Lily was born and raised in New Zealand and described herself as a Kiwi with Chinese heritage whose dominant language was English. She was proud of her Chinese background but did not use Mandarin for purposes beyond everyday conversation with her family. Her grandparents, based in China, described Lily as a “foreigner” because her proficiency in Mandarin and her understanding of Chinese culture did not meet their expectations. However, at school, Lily’s teacher regarded her as Chinese and as an English learner because she spoke a language other than English at home.
Lily’s example illustrates the complex nature of identities and how conflicts occur between our self-attributed and other-ascribed identities.
Of course, language is just one aspect of our identities, but even within that one aspect, we may have multiple identities. In Lily’s case, she is at times an English speaker, and at times a Mandarin speaker. Our identities are not static, but continue to evolve based on the context, who we interact with, and our relationship with them.
Our Relationship to Language
Through our interaction with others, we negotiate and co-construct our identities. This means that identity is not something we are, but that it is something we do. Identity is a performative process where we portray ourselves in certain ways in certain contexts, and we shift to different identities as the context changes. Language plays an essential role in identity negotiation. According to Norton, language is not just a linguistic system, but a social practice; Weedon says it is the place where our sense of self is constructed. As we acquire language, we assume relationships between ourselves, the language, and the community of its speakers.
Block claims that we have three types of relationships with language:
- Language expertise. Expertise refers to proficiency in a language that is welcomed by other language users. Sometimes we might not see ourselves as experts, but are perceived by others as experts in the language.
- Language affiliation. Affiliation relates to the individual’s affective attitude toward a language which is used as a result of feelings attached to a particular form of communication.
- Language inheritance. Inheritance is connected with one’s background, such as the family or community setting that uses a particular language.
Expertise, affiliation, and inheritance of a language are not interdependent. The fact of being born to a place does not go hand in hand with one’s expertise in a language or positive affiliation, as we see from Lily’s example, above. She positively affiliated with both her language communities but was not always seen as belonging to those communities by those who claimed membership in them. Lily inherited Mandarin from her family but was not seen to have expertise in it. This is sadly far too often the case for many immigrant children.

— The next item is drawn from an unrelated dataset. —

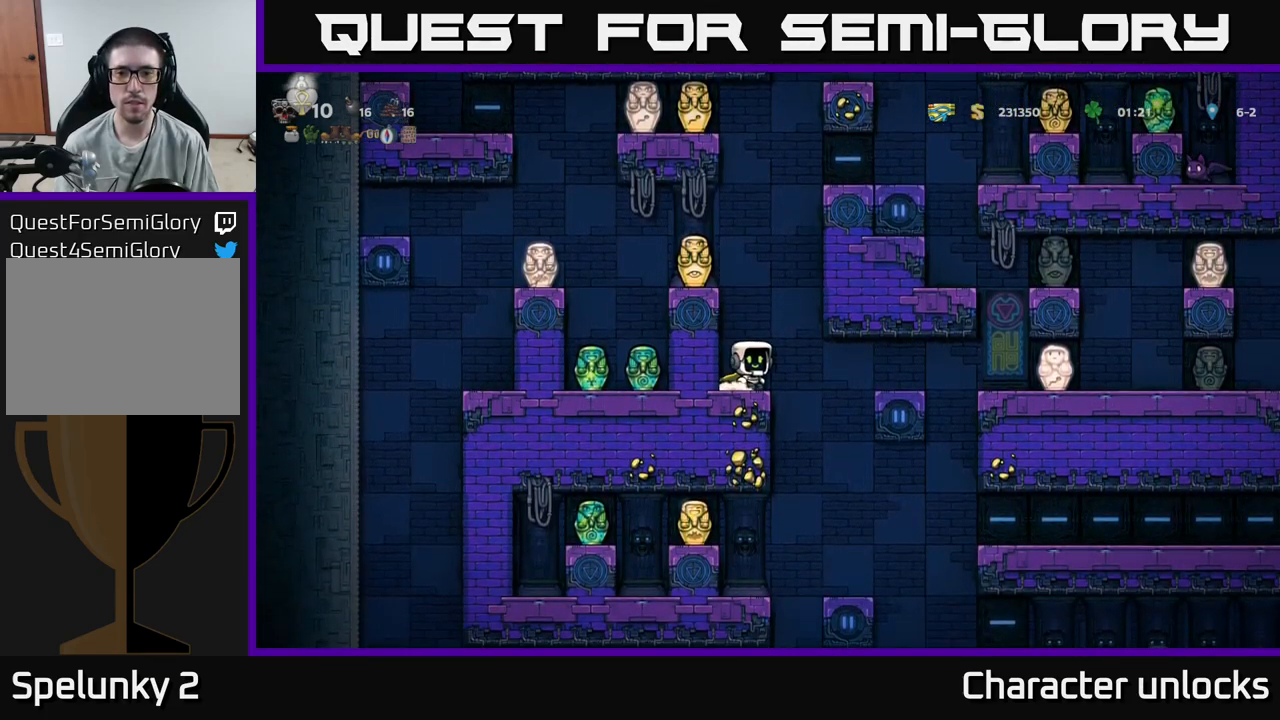
{"buttons": ["A", "DPAD_LEFT"], "events": [[17, "DPAD_RIGHT", "up"], [383, "DPAD_LEFT", "down"], [450, "A", "down"]]}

Language can be both a source of unity and division. When we decide the boundaries of language communities, we are essentially deciding who belongs within the boundary and who will be left outside. Randolph, Selvi, and Yazan explain that some language speakers are excluded by privileging so-called “native speakers” over others or privileging standardized varieties over others (Rudolph, et al., 2020).
So, as educators, how can we explore and embrace our learners’ language identities? I propose one arts-based activity to try: getting learners to create language portraits. I used language portraits in a study with young children aged between 5 and 10 years in English-medium schools in the Maldives. This is an activity that could be used with learners of all ages and language levels.
Using Language Portraits in Class
Provide each student with a sheet of paper with an outline of a person and a selection of colouring pencils and crayons. Ask them to first list how many languages they speak, and then what those languages are. For each language they identify, then have them select a colour. Students then use their selected colours to colour in the outline and create a portrait of their language self. They decide for themselves how they want to colour these in, and if they want to add any writing to the portrait, they may do this as well. When their portraits are completed, they then explain what the colours represent and why they chose to create the portraits in that particular way.
Even with young learners, this activity reveals a lot about students’ language affiliations and linguistic selves, whether these are real or imagined. Here are three examples from my study, along with the students’ remarks:
As you can see from the examples, language portraits can highlight different relations students have with language and language communities. Some of these may be positive and some may be negative. As teachers, we can use these portraits to then extend the conversation and further explore how we can embrace their identities, and help to make them find better connections with their languages.